Short problem —
Reproduce every line of the listing below character for character.

** Begin Extracted entries **

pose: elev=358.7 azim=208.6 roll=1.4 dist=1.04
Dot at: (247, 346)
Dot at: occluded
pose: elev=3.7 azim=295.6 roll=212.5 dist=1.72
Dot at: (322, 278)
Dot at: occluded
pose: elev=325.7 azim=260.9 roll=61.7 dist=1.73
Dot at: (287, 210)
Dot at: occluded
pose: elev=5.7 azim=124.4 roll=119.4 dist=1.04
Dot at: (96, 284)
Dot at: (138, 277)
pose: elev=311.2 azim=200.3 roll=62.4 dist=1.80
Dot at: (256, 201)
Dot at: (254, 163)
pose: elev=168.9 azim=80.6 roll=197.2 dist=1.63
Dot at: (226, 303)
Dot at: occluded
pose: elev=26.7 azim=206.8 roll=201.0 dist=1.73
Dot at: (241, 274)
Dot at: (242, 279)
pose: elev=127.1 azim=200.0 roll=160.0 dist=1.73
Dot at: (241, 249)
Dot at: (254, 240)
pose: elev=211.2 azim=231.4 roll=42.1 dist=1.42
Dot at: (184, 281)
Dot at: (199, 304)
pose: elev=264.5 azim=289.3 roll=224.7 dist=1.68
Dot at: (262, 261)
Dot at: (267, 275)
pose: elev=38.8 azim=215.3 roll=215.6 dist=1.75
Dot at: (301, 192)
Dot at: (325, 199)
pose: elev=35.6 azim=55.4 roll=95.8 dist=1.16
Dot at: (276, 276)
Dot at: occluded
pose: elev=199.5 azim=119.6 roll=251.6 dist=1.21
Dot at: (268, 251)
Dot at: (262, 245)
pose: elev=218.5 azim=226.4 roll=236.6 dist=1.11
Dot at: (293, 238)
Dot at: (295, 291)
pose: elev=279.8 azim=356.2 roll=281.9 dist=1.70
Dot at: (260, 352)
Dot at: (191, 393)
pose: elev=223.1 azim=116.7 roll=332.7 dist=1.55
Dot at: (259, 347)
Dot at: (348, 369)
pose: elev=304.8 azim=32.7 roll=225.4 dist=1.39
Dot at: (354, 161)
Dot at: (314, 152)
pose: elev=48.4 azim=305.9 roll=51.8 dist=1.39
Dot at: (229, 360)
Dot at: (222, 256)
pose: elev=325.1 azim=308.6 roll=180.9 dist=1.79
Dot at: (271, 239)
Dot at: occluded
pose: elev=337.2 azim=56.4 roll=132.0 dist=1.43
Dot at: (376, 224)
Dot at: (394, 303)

** End Extracted entries **

Written answer —
pose: elev=358.7 azim=208.6 roll=1.4 dist=1.04
Dot at: (247, 346)
Dot at: occluded
pose: elev=3.7 azim=295.6 roll=212.5 dist=1.72
Dot at: (322, 278)
Dot at: occluded
pose: elev=325.7 azim=260.9 roll=61.7 dist=1.73
Dot at: (287, 210)
Dot at: occluded
pose: elev=5.7 azim=124.4 roll=119.4 dist=1.04
Dot at: (96, 284)
Dot at: (138, 277)
pose: elev=311.2 azim=200.3 roll=62.4 dist=1.80
Dot at: (256, 201)
Dot at: (254, 163)
pose: elev=168.9 azim=80.6 roll=197.2 dist=1.63
Dot at: (226, 303)
Dot at: occluded
pose: elev=26.7 azim=206.8 roll=201.0 dist=1.73
Dot at: (241, 274)
Dot at: (242, 279)
pose: elev=127.1 azim=200.0 roll=160.0 dist=1.73
Dot at: (241, 249)
Dot at: (254, 240)
pose: elev=211.2 azim=231.4 roll=42.1 dist=1.42
Dot at: (184, 281)
Dot at: (199, 304)
pose: elev=264.5 azim=289.3 roll=224.7 dist=1.68
Dot at: (262, 261)
Dot at: (267, 275)
pose: elev=38.8 azim=215.3 roll=215.6 dist=1.75
Dot at: (301, 192)
Dot at: (325, 199)
pose: elev=35.6 azim=55.4 roll=95.8 dist=1.16
Dot at: (276, 276)
Dot at: occluded
pose: elev=199.5 azim=119.6 roll=251.6 dist=1.21
Dot at: (268, 251)
Dot at: (262, 245)
pose: elev=218.5 azim=226.4 roll=236.6 dist=1.11
Dot at: (293, 238)
Dot at: (295, 291)
pose: elev=279.8 azim=356.2 roll=281.9 dist=1.70
Dot at: (260, 352)
Dot at: (191, 393)
pose: elev=223.1 azim=116.7 roll=332.7 dist=1.55
Dot at: (259, 347)
Dot at: (348, 369)
pose: elev=304.8 azim=32.7 roll=225.4 dist=1.39
Dot at: (354, 161)
Dot at: (314, 152)
pose: elev=48.4 azim=305.9 roll=51.8 dist=1.39
Dot at: (229, 360)
Dot at: (222, 256)
pose: elev=325.1 azim=308.6 roll=180.9 dist=1.79
Dot at: (271, 239)
Dot at: occluded
pose: elev=337.2 azim=56.4 roll=132.0 dist=1.43
Dot at: (376, 224)
Dot at: (394, 303)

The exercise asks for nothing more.